Sur le marché de Notre-Dame-du-Mont (5e), la militante marseillaise Marion Pigamo et ses troupes tractent, elles, pour Benoît Hamon. Vendredi 13 janvier, le candidat tiendra meeting à l’Espace Julien, une salle de concerts de 1 200 places implantée dans ce quartier mi-populaire, mi-bobo du centre-ville. « Le choix du lieu est symbolique, à l’image de la tonalité de sa campagne, se réjouit la représentante départementale de Benoît Hamon. Mais surtout, c’est le seul à pouvoir remplir en si peu de temps une salle de cette taille. Nous sommes sur une dynamique, et on ne va pas se priver de le montrer ».

Dans les Bouches-du-Rhône, aucun autre candidat ne tiendra meeting d’ici au premier tour. Pas même le local de l’étape, l’ex-conseiller métropolitain Jean-Luc Bennahmias, président du Front démocrate. « Cela ne sert à rien, tranche Christophe Madrolle, représentant de ’’son ami Jean-Luc’’ et ancien leader des listes régionales PS-Union des démocrates et écologistes (UDE) en 2015. Et puis, c’est une question de moyens : en tant que partenaires, nous ne bénéficions pas des 50 000 euros que le PS donne à ses candidats. » Pour lui, la campagne de terrain se résume à des « réunions Tupperware chez des militants », des tractages sur les marchés et à une dizaine d’invitations devant des sections PS à Aix, Miramas ou Marseille. Comme les représentants des autres candidats, l’UDE Christophe Madrolle salue l’organisation mise en place par la fédération des Bouches-du-Rhône « qui a associé très tôt les partenaires que nous sommes ».

Liste de travail:

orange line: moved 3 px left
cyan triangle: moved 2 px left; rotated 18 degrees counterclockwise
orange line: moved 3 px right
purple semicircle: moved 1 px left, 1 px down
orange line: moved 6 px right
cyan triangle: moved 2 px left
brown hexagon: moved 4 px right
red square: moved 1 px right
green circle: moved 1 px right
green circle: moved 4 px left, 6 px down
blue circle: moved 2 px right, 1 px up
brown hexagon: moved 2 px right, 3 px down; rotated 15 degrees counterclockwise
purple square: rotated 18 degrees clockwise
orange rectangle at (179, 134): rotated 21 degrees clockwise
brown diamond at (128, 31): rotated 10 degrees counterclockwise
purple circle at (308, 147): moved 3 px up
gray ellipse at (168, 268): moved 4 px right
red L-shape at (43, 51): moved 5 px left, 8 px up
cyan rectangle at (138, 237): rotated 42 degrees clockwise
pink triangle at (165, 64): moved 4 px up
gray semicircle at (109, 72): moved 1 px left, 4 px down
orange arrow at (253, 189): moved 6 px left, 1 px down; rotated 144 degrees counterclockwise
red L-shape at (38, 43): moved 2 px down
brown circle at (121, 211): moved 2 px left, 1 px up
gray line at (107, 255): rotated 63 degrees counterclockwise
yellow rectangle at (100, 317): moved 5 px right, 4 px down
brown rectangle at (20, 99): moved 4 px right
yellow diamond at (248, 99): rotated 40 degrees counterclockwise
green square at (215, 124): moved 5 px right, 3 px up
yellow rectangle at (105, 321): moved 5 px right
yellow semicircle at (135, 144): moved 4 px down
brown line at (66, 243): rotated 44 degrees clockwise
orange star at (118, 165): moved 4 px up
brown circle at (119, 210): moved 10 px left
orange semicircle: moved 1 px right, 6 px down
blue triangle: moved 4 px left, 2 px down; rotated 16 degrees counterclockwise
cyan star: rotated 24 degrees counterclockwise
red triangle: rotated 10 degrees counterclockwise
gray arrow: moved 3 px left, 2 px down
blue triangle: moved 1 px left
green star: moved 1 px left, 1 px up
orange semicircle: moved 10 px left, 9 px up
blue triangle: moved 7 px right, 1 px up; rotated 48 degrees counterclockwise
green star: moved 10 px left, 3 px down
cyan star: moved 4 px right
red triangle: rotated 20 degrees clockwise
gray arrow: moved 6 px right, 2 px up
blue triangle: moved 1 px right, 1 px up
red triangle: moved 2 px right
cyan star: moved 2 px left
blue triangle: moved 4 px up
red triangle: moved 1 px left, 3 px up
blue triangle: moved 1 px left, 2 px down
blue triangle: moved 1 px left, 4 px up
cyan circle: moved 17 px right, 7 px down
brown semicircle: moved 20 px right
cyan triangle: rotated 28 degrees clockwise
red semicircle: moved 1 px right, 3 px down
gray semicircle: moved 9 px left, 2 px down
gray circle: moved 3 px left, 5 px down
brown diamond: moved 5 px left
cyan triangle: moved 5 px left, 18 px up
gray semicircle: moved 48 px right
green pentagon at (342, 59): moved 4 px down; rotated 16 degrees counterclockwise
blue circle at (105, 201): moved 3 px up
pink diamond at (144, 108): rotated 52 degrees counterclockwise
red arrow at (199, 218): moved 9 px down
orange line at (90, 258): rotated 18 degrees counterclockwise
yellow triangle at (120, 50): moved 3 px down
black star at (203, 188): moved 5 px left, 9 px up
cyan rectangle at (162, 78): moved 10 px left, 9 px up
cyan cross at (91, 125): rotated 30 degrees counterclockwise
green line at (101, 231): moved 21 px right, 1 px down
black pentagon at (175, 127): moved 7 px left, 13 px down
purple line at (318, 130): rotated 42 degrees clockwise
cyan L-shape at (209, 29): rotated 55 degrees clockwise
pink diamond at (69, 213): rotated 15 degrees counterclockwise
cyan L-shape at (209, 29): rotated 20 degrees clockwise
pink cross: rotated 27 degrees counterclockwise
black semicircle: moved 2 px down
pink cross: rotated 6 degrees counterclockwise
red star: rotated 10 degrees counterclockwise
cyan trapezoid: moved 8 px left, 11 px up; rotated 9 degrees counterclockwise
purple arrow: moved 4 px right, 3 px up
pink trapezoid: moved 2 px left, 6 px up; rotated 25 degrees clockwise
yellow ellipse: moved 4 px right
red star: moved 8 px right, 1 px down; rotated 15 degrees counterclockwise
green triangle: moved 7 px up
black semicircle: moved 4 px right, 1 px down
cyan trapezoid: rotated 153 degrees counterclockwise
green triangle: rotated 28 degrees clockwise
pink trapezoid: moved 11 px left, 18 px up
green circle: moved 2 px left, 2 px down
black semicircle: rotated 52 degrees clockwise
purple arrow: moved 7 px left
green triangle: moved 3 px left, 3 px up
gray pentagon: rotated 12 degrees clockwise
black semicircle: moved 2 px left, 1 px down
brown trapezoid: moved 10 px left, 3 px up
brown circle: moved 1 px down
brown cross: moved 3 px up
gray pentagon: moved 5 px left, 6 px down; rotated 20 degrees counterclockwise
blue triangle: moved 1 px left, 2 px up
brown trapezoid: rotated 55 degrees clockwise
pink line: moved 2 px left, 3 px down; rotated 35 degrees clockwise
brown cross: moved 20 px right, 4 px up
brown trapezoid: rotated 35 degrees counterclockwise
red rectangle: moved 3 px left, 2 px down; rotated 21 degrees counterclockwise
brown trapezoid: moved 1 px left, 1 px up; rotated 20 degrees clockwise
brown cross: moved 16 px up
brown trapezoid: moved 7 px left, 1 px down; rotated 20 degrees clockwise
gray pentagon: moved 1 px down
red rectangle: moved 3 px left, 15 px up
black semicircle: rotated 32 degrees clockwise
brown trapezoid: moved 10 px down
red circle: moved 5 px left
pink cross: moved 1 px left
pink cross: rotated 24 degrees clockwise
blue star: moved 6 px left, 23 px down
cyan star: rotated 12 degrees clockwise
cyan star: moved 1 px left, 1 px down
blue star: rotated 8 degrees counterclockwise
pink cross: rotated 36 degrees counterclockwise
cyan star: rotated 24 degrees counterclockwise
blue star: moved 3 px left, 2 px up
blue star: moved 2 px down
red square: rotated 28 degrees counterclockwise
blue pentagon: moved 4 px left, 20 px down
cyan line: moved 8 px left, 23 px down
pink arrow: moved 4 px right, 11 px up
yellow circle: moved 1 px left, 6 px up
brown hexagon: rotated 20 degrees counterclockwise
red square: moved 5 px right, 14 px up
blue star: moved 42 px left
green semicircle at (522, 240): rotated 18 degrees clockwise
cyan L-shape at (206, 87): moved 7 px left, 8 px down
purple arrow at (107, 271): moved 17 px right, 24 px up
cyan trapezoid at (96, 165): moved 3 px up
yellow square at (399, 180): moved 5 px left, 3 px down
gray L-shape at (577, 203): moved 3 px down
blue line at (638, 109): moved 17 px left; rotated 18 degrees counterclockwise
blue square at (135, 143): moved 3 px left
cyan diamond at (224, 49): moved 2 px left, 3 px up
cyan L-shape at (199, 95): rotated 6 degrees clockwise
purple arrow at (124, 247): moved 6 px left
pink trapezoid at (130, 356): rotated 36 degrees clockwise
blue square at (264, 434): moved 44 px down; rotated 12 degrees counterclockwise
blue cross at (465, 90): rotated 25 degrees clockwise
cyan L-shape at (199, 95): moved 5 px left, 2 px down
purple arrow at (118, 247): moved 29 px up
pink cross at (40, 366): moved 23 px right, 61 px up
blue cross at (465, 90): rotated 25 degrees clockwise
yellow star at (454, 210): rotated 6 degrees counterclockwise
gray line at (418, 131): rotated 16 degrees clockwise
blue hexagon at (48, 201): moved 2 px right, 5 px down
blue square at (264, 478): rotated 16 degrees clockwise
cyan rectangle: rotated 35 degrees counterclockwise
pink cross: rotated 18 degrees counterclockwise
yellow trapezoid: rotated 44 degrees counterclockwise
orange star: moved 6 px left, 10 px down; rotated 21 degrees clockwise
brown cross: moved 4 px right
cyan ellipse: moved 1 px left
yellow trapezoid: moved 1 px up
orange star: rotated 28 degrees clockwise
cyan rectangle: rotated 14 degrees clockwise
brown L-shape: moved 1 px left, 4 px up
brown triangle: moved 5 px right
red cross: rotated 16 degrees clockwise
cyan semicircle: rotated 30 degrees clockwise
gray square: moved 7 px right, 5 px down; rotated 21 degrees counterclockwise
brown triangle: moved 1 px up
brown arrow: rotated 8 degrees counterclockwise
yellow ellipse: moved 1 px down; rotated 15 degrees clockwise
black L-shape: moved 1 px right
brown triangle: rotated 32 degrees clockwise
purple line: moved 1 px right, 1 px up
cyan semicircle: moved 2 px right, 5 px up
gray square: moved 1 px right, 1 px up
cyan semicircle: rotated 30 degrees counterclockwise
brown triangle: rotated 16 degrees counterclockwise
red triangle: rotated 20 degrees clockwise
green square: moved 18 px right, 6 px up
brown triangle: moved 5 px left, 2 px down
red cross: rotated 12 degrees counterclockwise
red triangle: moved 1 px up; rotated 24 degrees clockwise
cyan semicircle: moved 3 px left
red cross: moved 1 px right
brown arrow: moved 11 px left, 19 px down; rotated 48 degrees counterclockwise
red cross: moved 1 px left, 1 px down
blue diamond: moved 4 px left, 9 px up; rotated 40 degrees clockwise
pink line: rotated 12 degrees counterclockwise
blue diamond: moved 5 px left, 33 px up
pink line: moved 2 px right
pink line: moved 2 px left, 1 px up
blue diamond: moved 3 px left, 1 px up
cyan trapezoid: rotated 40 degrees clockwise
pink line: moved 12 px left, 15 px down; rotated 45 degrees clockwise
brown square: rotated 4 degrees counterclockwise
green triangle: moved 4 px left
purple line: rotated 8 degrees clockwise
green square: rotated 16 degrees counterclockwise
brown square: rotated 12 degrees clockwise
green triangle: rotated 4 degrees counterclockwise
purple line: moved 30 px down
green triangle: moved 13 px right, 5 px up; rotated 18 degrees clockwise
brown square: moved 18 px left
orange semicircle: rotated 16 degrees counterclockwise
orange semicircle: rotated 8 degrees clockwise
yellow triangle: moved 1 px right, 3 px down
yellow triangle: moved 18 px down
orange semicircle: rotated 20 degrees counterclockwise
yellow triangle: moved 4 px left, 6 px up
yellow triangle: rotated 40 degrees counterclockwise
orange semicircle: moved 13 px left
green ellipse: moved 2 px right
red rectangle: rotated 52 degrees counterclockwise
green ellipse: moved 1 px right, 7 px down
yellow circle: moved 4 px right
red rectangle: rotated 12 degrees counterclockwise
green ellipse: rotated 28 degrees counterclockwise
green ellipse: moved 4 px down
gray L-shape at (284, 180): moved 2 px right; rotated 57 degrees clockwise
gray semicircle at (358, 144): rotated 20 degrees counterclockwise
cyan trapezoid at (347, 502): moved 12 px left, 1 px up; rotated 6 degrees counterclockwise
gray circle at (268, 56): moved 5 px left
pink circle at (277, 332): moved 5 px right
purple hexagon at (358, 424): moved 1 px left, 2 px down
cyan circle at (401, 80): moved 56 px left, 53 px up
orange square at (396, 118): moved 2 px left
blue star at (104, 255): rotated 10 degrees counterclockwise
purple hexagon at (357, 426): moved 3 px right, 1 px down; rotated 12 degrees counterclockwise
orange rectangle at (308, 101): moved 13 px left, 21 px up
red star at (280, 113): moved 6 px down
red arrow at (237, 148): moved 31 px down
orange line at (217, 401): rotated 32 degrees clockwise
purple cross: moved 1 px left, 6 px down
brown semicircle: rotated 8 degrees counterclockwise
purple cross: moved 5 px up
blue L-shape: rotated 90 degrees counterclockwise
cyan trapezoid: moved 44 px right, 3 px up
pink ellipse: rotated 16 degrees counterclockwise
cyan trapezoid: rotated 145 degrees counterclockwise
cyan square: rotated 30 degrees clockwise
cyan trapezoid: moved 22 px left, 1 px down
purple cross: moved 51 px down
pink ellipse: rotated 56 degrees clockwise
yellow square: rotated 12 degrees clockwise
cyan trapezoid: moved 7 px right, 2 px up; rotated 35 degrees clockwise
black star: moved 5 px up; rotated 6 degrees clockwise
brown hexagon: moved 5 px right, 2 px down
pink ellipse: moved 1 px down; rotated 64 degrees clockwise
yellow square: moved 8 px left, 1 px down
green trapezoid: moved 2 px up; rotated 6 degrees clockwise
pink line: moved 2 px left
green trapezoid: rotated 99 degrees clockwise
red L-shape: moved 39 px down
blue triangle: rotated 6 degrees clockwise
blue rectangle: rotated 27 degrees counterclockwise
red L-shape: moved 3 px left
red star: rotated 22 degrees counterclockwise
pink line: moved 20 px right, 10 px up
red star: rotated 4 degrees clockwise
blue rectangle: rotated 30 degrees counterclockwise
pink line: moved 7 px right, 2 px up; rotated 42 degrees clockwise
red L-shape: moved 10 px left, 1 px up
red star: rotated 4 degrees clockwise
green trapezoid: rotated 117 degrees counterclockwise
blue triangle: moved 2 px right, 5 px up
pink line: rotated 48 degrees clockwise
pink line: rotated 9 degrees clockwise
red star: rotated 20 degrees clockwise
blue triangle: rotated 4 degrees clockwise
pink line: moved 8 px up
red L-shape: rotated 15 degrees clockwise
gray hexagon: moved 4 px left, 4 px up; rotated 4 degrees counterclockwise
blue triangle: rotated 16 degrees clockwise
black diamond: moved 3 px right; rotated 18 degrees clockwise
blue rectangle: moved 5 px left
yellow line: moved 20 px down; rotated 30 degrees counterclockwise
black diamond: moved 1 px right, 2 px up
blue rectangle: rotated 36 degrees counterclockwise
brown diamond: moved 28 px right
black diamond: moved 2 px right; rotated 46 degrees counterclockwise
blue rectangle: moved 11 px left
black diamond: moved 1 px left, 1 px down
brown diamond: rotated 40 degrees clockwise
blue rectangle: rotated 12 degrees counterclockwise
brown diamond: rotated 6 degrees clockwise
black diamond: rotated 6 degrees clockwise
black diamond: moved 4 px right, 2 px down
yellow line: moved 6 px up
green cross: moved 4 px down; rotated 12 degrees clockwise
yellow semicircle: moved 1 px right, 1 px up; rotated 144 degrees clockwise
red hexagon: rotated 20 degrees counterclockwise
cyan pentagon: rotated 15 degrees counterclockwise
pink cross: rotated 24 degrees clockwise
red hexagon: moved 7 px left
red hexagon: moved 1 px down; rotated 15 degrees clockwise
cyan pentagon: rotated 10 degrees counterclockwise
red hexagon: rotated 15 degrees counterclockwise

Tâches à réaliser:
1. D'après le texte source, combien de places compte la salle de l'Espace Julien ?
2. Recopiez s'il vous plaît les lignes de la liste en commençant à sa première ligne et en terminant par la ligne qui contient « yellow semicircle at », incluse.

Résultats de l'exercice:
1. 1 200 places.

2.
orange line: moved 3 px left
cyan triangle: moved 2 px left; rotated 18 degrees counterclockwise
orange line: moved 3 px right
purple semicircle: moved 1 px left, 1 px down
orange line: moved 6 px right
cyan triangle: moved 2 px left
brown hexagon: moved 4 px right
red square: moved 1 px right
green circle: moved 1 px right
green circle: moved 4 px left, 6 px down
blue circle: moved 2 px right, 1 px up
brown hexagon: moved 2 px right, 3 px down; rotated 15 degrees counterclockwise
purple square: rotated 18 degrees clockwise
orange rectangle at (179, 134): rotated 21 degrees clockwise
brown diamond at (128, 31): rotated 10 degrees counterclockwise
purple circle at (308, 147): moved 3 px up
gray ellipse at (168, 268): moved 4 px right
red L-shape at (43, 51): moved 5 px left, 8 px up
cyan rectangle at (138, 237): rotated 42 degrees clockwise
pink triangle at (165, 64): moved 4 px up
gray semicircle at (109, 72): moved 1 px left, 4 px down
orange arrow at (253, 189): moved 6 px left, 1 px down; rotated 144 degrees counterclockwise
red L-shape at (38, 43): moved 2 px down
brown circle at (121, 211): moved 2 px left, 1 px up
gray line at (107, 255): rotated 63 degrees counterclockwise
yellow rectangle at (100, 317): moved 5 px right, 4 px down
brown rectangle at (20, 99): moved 4 px right
yellow diamond at (248, 99): rotated 40 degrees counterclockwise
green square at (215, 124): moved 5 px right, 3 px up
yellow rectangle at (105, 321): moved 5 px right
yellow semicircle at (135, 144): moved 4 px down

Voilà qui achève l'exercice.